§ **Zu erledigende Aufgaben**
1) Kopiere aus dem Text über Cem Özdemirs Rede wortgetreu den Abschnitt, der mit „Die Rede Özdemirs“ beginnt und bis einschließlich „mit ihm davon.“ reicht.
2) Nenne den Fernsehsender, der Özdemir laut dem Text über seine Rede interviewt.

§ **Textauszug**
Festredner Cem Özdemir hofft auf gemeinsames Gedenken mit Türken (Foto: DW/C. Strack)
Festredner Cem Özdemir hofft auf gemeinsames Gedenken mit TürkenBild: DW/C. Strack

Die Rede Özdemirs ist sein erster großer öffentlicher Auftritt in Berlin seit einer Welle massiver Kritik von türkischer Seite und zahlreichen Morddrohungen seit dem Bundestags-Beschluss. Mehr als ein halbes dutzend Personenschützer beäugen an diesem Abend das Publikum und bleiben in seiner Nähe, fahren am späten Abend in dunklen Limousinen mit ihm davon.

Auch wenn er in seiner Rede nach vorne blickt, die scharfen Töne aus Ankara spricht er dennoch an. Auch die Forderung des türkischen Präsidenten Erdogan, dass sich die türkischstämmigen Abgeordneten des Bundestages einem Bluttest unterziehen sollten, erwähnt er. Özdemir erzählt, er habe einen Routinetermin beim Hausarzt gehabt und habe eh Blut abgeben müssen: "Auch nach mehrmaligem Nachfragen konnte mein Arzt nicht bestätigen, dass das Blut, das durch meine Adern fließt, einer bestimmten Nation gehört." Er sei ein Weltbürger. Ausführlich spricht er die deutsche Mitschuld am Armenier-Genozid an. Deutsche Diplomaten, Beamte, deutsche Militärs und Missionare "wussten genau, was damals geschah". Diese deutsche Mitschuld sei für ihn der wichtigste Grund für die Bundestags-Debatte. Und Özdemir begrüßt, dass Bundestagspräsident Norbert Lammert bald einen Parlamentsbeschluss zur Anerkennung des deutschen Massenmords an den Herero und Nama im heutigen Namibia erreichen wolle.

Personenschützer und Selfies

Özdemir, in diesem Rahmen beschützt, wird gefeiert. Viele danken ihm vor und nach seiner Rede persönlich, sie schießen Selfies mit ihm. Das aramäische Fernsehen interviewt ihn. Der 50-Jährige wirkt in sich ruhend, entschlossen, fast zuversichtlich. "Der 2. Juni hat die Debatte nicht beendet", mahnt er, der Bundestags-Beschluss sei der Anfang wichtiger Debatten und Projekte. Und dann will er, der sich da noch einmal eigens als schwäbischer Muslim vorstellt, das Neue Testament zitieren, aus dem "Hohelied der Liebe". Es gehe ihm darum, den Nachgeborenen Liebe und Respekt zu vermitteln, und auch darum, "die Kinder nicht im Geist des Hasses, sondern der Liebe zu erziehen."

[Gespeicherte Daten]
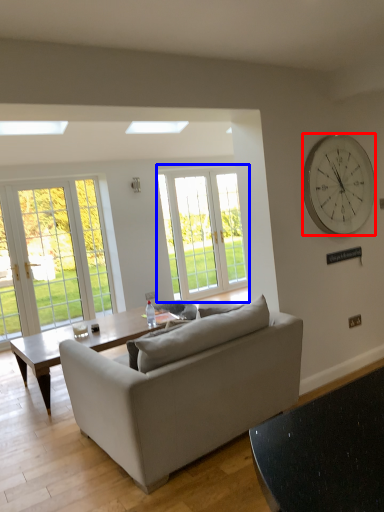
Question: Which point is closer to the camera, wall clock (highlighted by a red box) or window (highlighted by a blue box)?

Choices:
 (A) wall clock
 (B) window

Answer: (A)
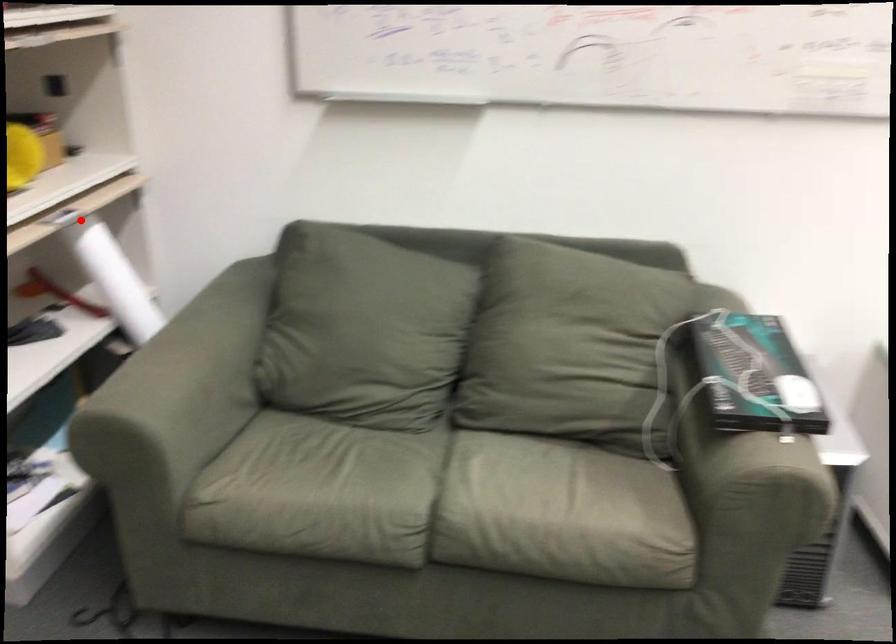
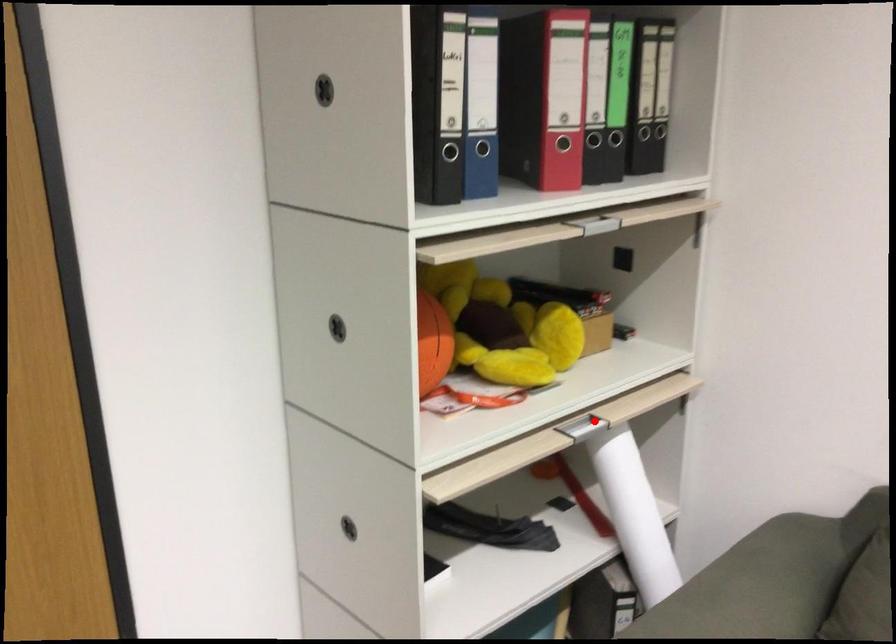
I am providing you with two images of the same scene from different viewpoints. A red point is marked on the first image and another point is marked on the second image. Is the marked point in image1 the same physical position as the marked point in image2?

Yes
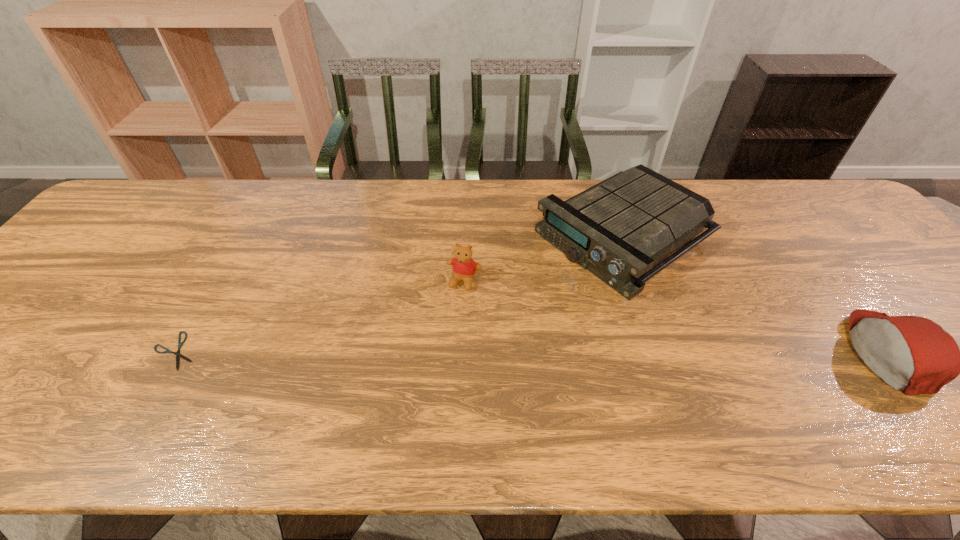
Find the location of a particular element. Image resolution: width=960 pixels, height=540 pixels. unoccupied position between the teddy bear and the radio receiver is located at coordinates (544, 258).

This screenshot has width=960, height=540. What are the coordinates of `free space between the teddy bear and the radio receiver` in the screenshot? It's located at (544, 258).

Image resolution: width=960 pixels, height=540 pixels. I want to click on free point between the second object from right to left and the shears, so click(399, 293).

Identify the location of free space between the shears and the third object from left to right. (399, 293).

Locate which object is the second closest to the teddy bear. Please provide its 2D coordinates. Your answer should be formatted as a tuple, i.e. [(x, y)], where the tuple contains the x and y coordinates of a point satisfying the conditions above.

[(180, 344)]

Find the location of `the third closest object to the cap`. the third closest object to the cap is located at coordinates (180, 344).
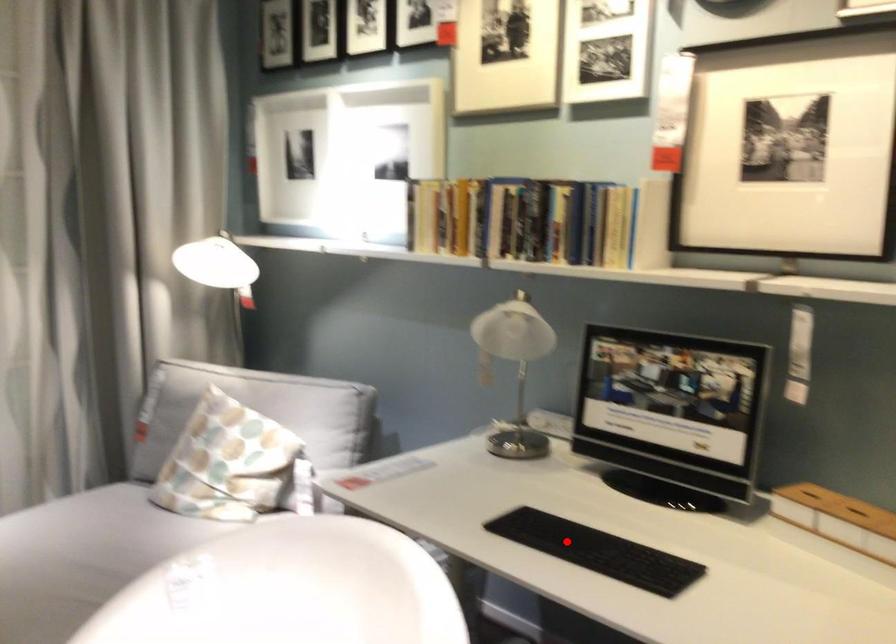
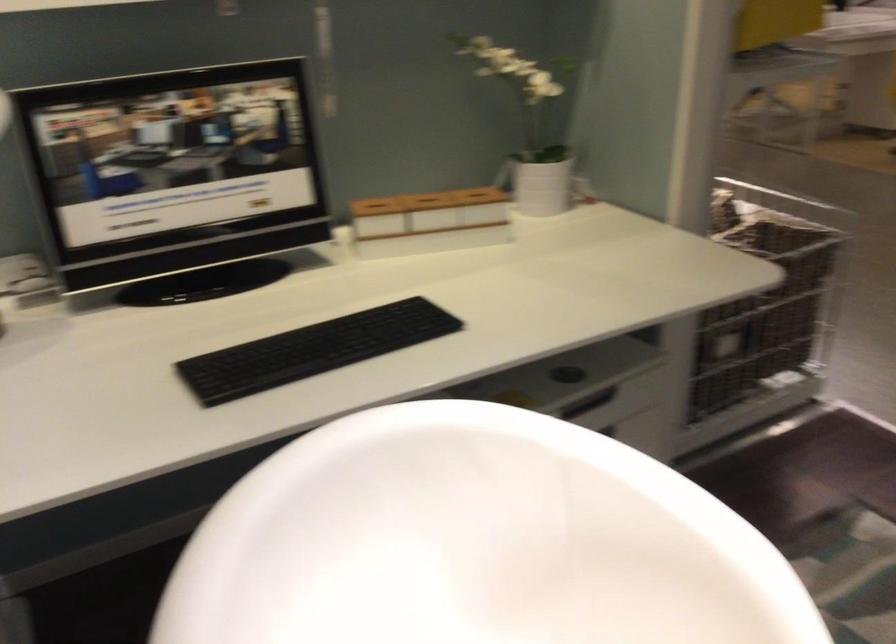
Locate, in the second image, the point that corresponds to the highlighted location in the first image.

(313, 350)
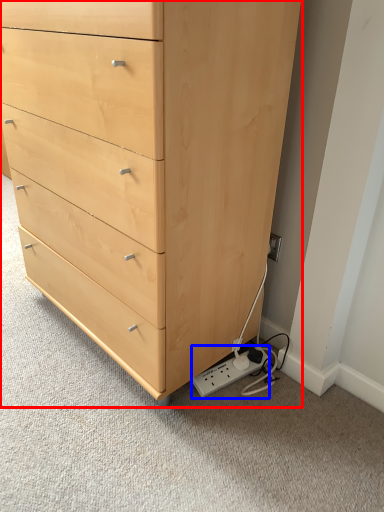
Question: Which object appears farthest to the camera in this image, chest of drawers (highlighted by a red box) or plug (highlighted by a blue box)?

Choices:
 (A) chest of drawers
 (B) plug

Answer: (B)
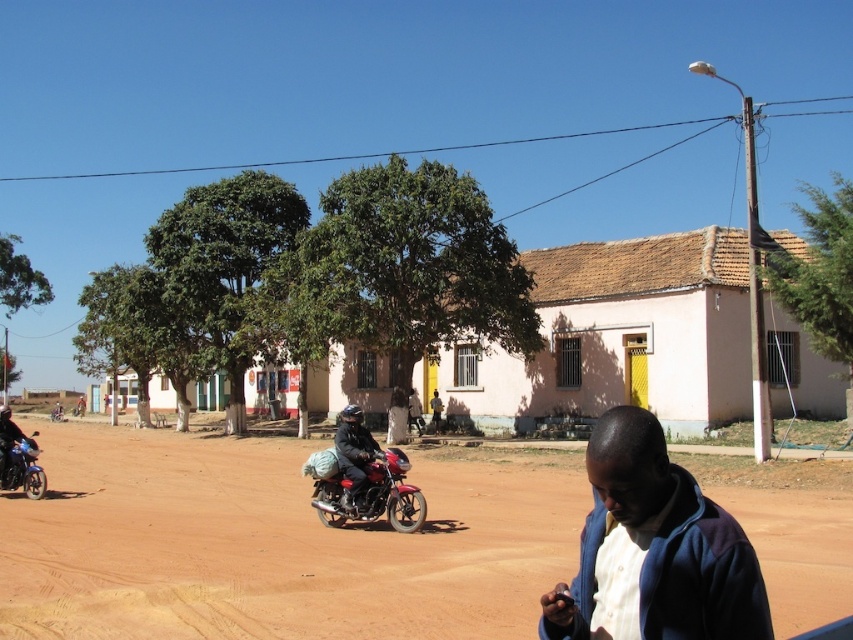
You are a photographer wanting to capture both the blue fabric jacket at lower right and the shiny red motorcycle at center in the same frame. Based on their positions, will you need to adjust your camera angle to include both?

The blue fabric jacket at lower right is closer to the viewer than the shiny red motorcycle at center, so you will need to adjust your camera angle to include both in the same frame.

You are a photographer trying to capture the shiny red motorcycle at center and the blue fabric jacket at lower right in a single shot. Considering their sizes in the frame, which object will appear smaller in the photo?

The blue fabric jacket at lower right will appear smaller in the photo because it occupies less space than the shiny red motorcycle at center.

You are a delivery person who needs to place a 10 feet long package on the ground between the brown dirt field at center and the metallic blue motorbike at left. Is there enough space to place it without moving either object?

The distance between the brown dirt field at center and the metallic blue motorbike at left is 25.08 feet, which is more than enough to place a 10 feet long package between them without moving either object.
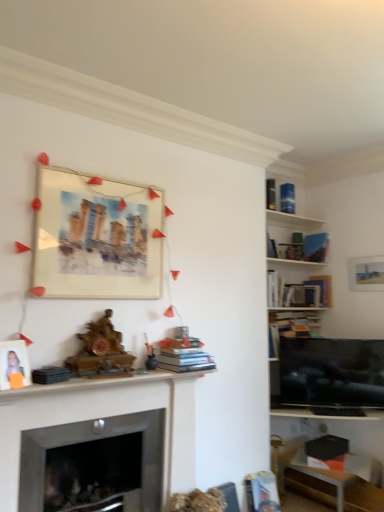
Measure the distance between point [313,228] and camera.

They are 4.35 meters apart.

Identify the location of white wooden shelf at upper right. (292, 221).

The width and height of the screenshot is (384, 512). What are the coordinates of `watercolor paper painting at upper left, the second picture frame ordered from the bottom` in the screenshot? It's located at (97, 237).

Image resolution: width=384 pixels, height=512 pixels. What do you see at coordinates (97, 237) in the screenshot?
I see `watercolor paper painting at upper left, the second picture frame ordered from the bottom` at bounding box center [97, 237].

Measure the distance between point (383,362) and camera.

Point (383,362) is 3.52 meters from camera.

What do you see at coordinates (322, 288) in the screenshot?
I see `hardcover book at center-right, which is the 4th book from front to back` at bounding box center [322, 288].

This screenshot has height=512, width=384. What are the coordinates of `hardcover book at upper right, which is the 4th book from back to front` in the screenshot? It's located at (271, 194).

§ **Ergebnisse der Übung**
1)
Die Rede Özdemirs ist sein erster großer öffentlicher Auftritt in Berlin seit einer Welle massiver Kritik von türkischer Seite und zahlreichen Morddrohungen seit dem Bundestags-Beschluss. Mehr als ein halbes dutzend Personenschützer beäugen an diesem Abend das Publikum und bleiben in seiner Nähe, fahren am späten Abend in dunklen Limousinen mit ihm davon.

2) Das aramäische Fernsehen.